President of the Royal NZ College of GP’s, Samantha Murton, wrote a piece for the Herald yesterday saying how it’s not an easy fix. “We can’t magic away the chronic GP shortage”, she said.

She puts it down to the low number of trained GP’s.

She says that “our Med student numbers are lower than in many other first-world countries”, and that “they have little opportunity to train outside of hospitals, and early career doctors are not encouraged to work in general practice.”

And I know that to be true, we have a daughter at Med school currently and she would concur that not a lot of her peers are there to wind up in a GP’s office. Advocates for the work of GP’s will tell you it’s dynamic and ever changing, it can be a lovely interface with the community, Murton says it’s complex work and it’s never the same day twice.

Although I find that hard to believe at the moment, where surely every second patient is a respiratory illness.

I know that when I tried to see my GP recently it was nigh on impossible to get in, and when I eventually did, she told me I was one in a long line of patients she was seeing with all of the same symptoms and ailments. But that’s Covid and the flu for you isn’t it.

The crux of Murton’s piece is that we need to give “serious consideration to supporting other health professionals working in general practice” and I just wonder if the current Government's cognisant of that.

Because it feels like they’re more focused on delivering bureaucratic overhauls, increasing bureaucracy and paperwork and not throwing much at the frontline where it’s needed.

But if Murton is right about no magic fix other than long term good investment in encouraging more people down the GP career path, then we need to surely start by offering more training to more students.

Limited spaces at only two Med schools in this country, is not enough. And if we can’t train enough here then we just have to let more into the country and enable them to be able to work here, without having them end up driving taxis, because they don’t meet strict NZ requirements.

Or because we force them to re-sit a bunch of tests they’ve already sat and passed and yet we throw them back to square one. We don’t have time for that luxury and to be that pedantic.

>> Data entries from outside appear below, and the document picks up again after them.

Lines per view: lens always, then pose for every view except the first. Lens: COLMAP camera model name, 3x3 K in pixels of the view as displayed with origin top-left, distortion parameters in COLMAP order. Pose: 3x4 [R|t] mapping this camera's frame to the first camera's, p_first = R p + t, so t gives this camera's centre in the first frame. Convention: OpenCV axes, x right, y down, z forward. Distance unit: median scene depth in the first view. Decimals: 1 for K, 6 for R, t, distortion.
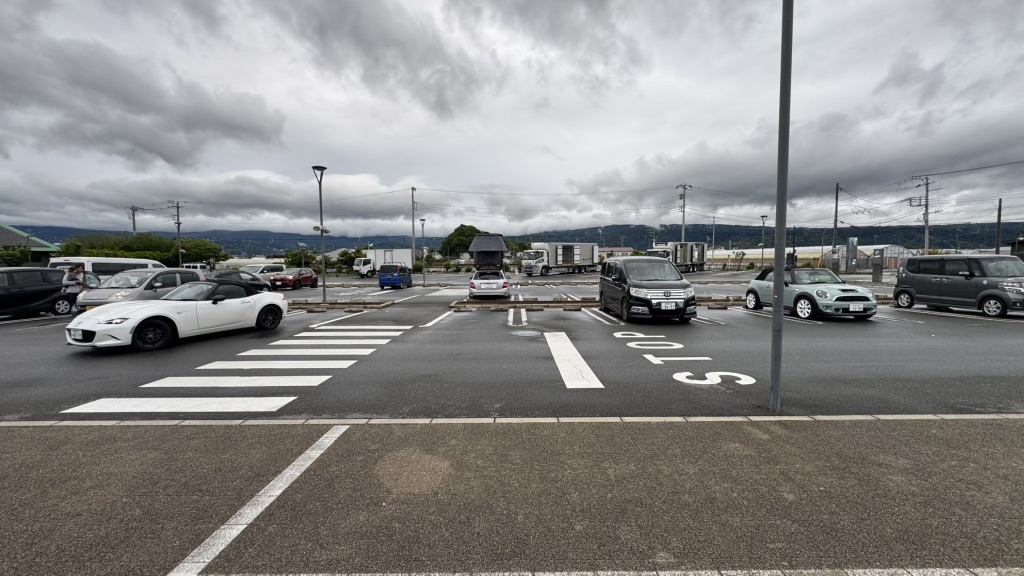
lens RADIAL K [[407.5, 0, 514.3], [0, 407.5, 286.0], [0, 0, 1]] dist [-0.004941, 0.000830]
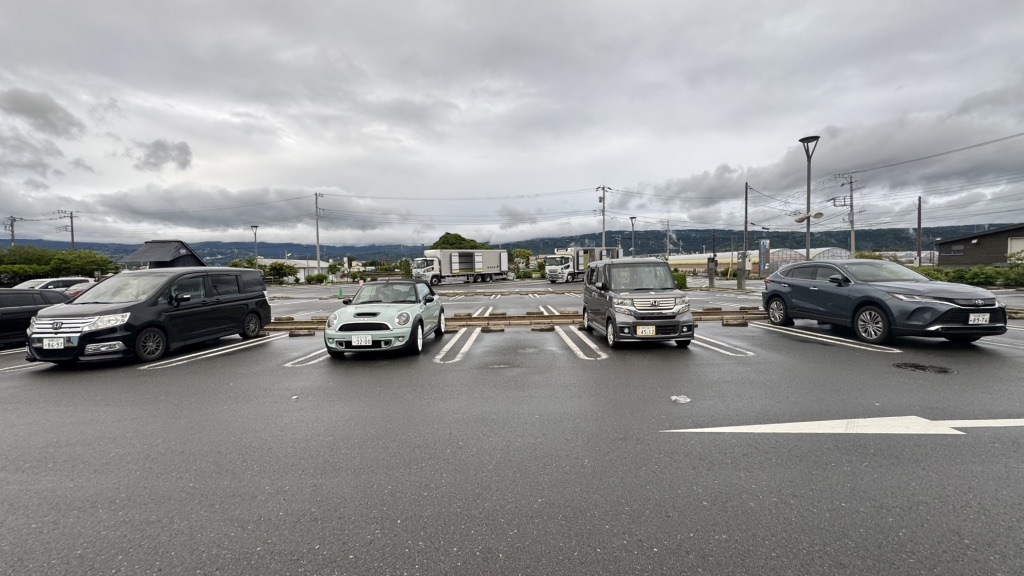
lens RADIAL K [[407.5, 0, 512.7], [0, 407.5, 285.3], [0, 0, 1]] dist [-0.004941, 0.000830]
pose [[0.999875, -0.013622, 0.007994, 0.475448], [0.013779, 0.999708, -0.019868, -0.009589], [-0.007721, 0.019976, 0.999771, 0.139006]]
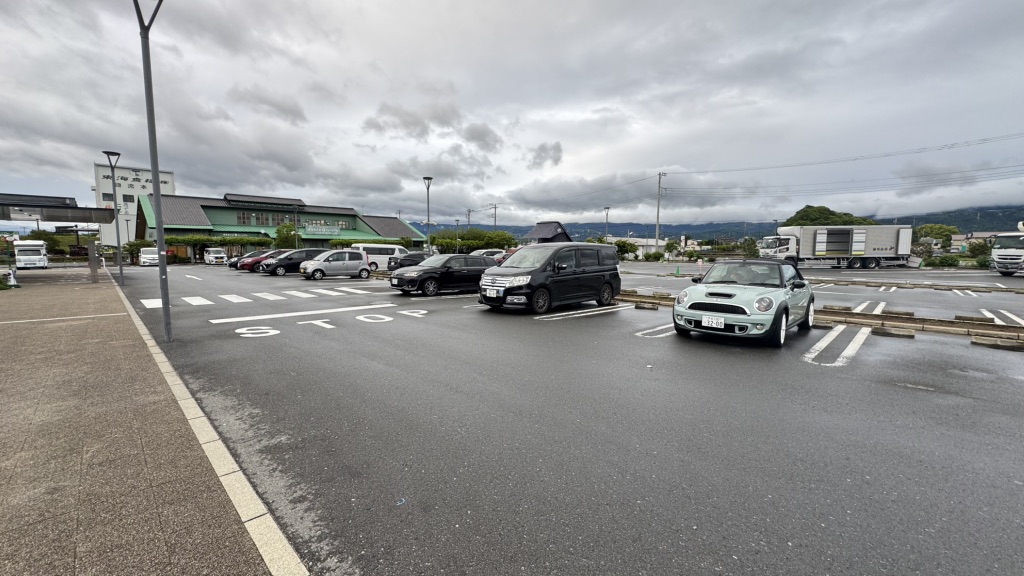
lens RADIAL K [[407.5, 0, 511.1], [0, 407.5, 284.1], [0, 0, 1]] dist [-0.004941, 0.000830]
pose [[0.716342, 0.069356, -0.694294, 0.460380], [-0.052525, 0.997584, 0.045460, -0.008177], [0.695770, 0.003903, 0.718254, 0.139776]]
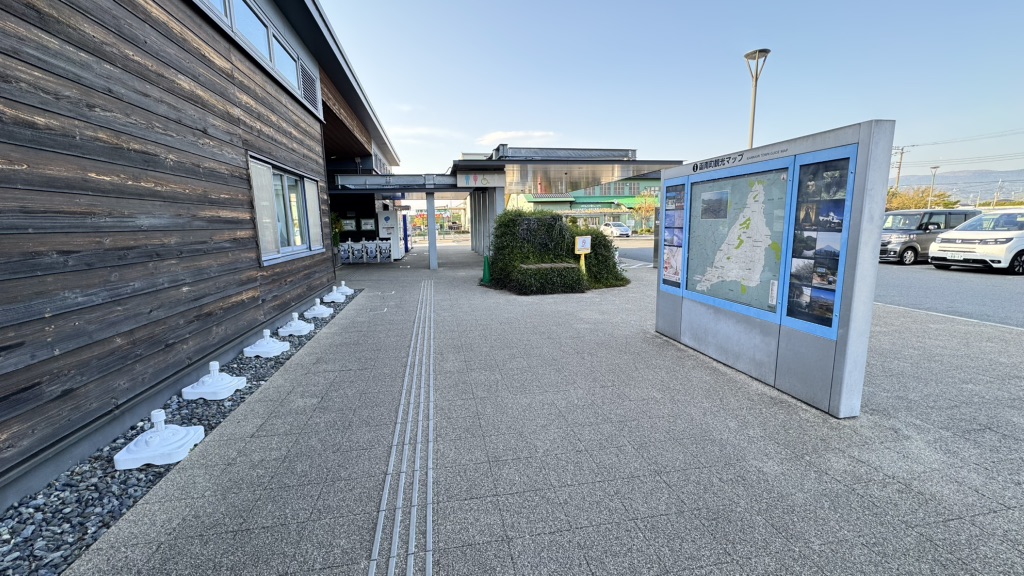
lens RADIAL K [[407.5, 0, 520.2], [0, 407.5, 281.3], [0, 0, 1]] dist [-0.004941, 0.000830]
pose [[0.193367, 0.147231, -0.970017, -0.119790], [-0.034967, 0.989082, 0.143154, 0.012572], [0.980503, 0.006237, 0.196404, -0.141206]]
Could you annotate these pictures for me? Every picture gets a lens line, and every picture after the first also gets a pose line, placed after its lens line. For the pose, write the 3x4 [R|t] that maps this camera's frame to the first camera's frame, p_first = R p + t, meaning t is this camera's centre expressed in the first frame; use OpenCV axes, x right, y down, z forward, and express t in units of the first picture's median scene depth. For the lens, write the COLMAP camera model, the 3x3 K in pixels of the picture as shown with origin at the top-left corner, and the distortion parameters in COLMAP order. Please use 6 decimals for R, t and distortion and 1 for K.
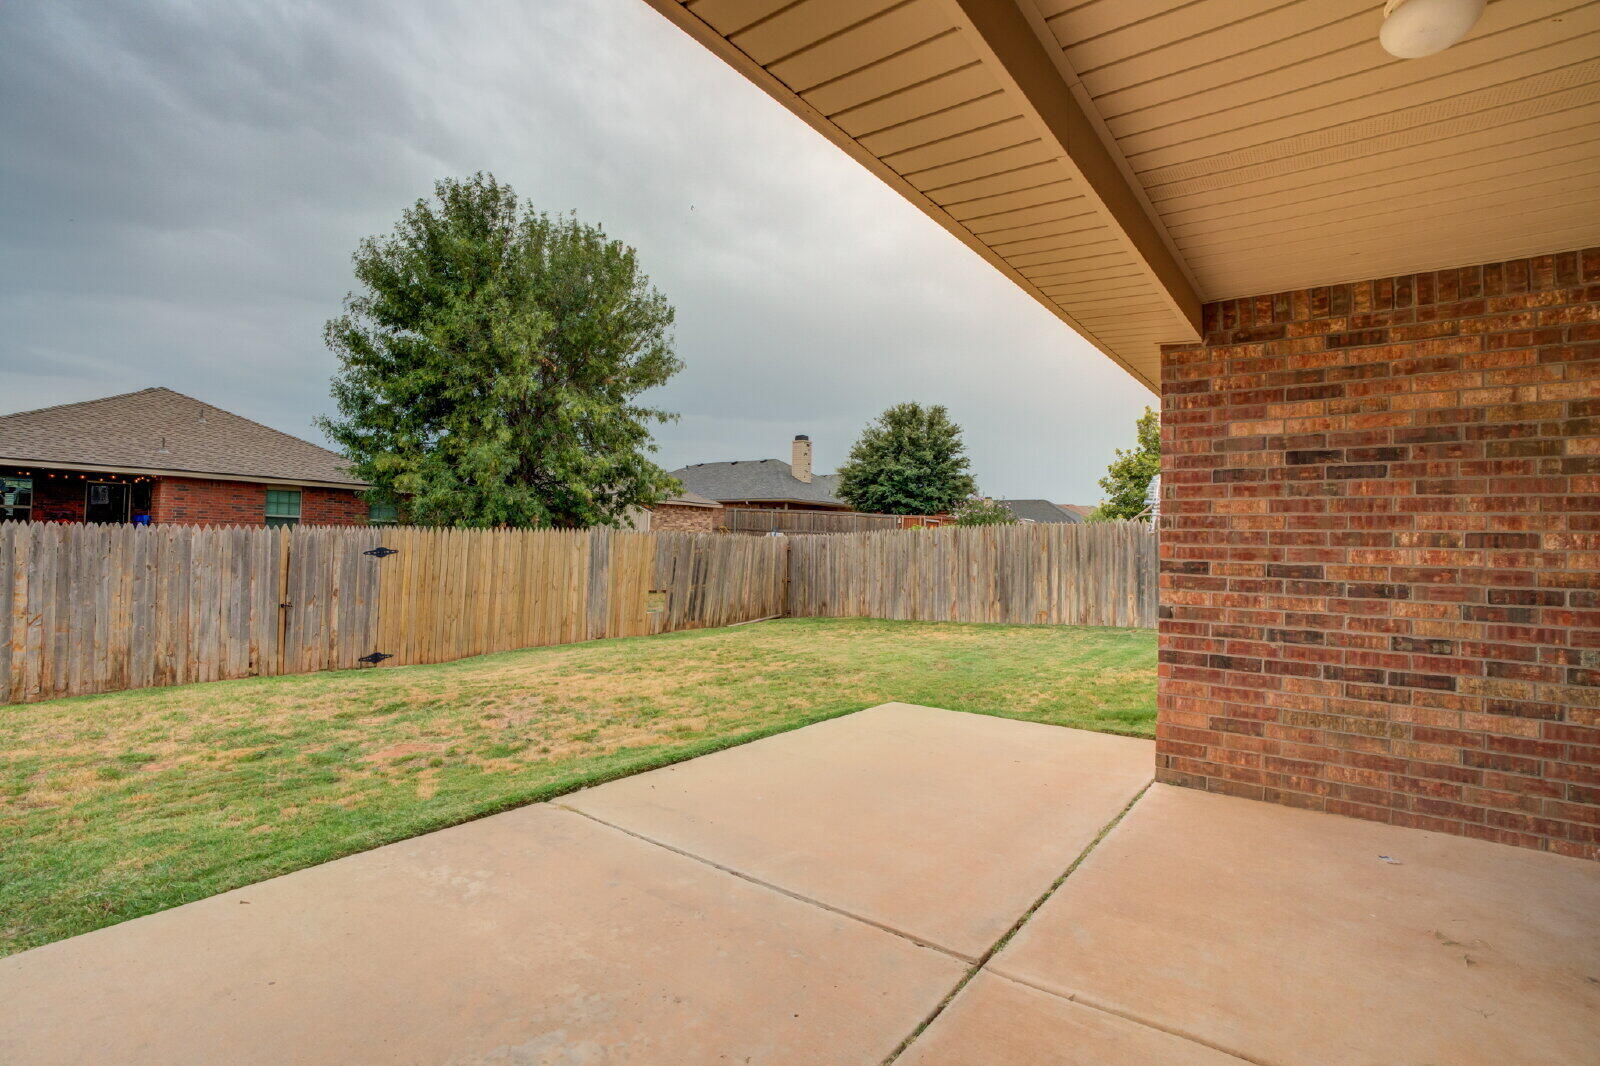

What’s galling is that having been through a pandemic and two years of closed borders, and with the health workforce crying out for help from every corner for so long, we still haven’t had the foresight to improve things. In fact it’s only gotten worse.

It’s a problem of successive governments in terms of neglect, but Murton’s point is that if we don’t start proactively doing something about it right now, we are not going to be any better off in another ten years, in fact, it may even be worse.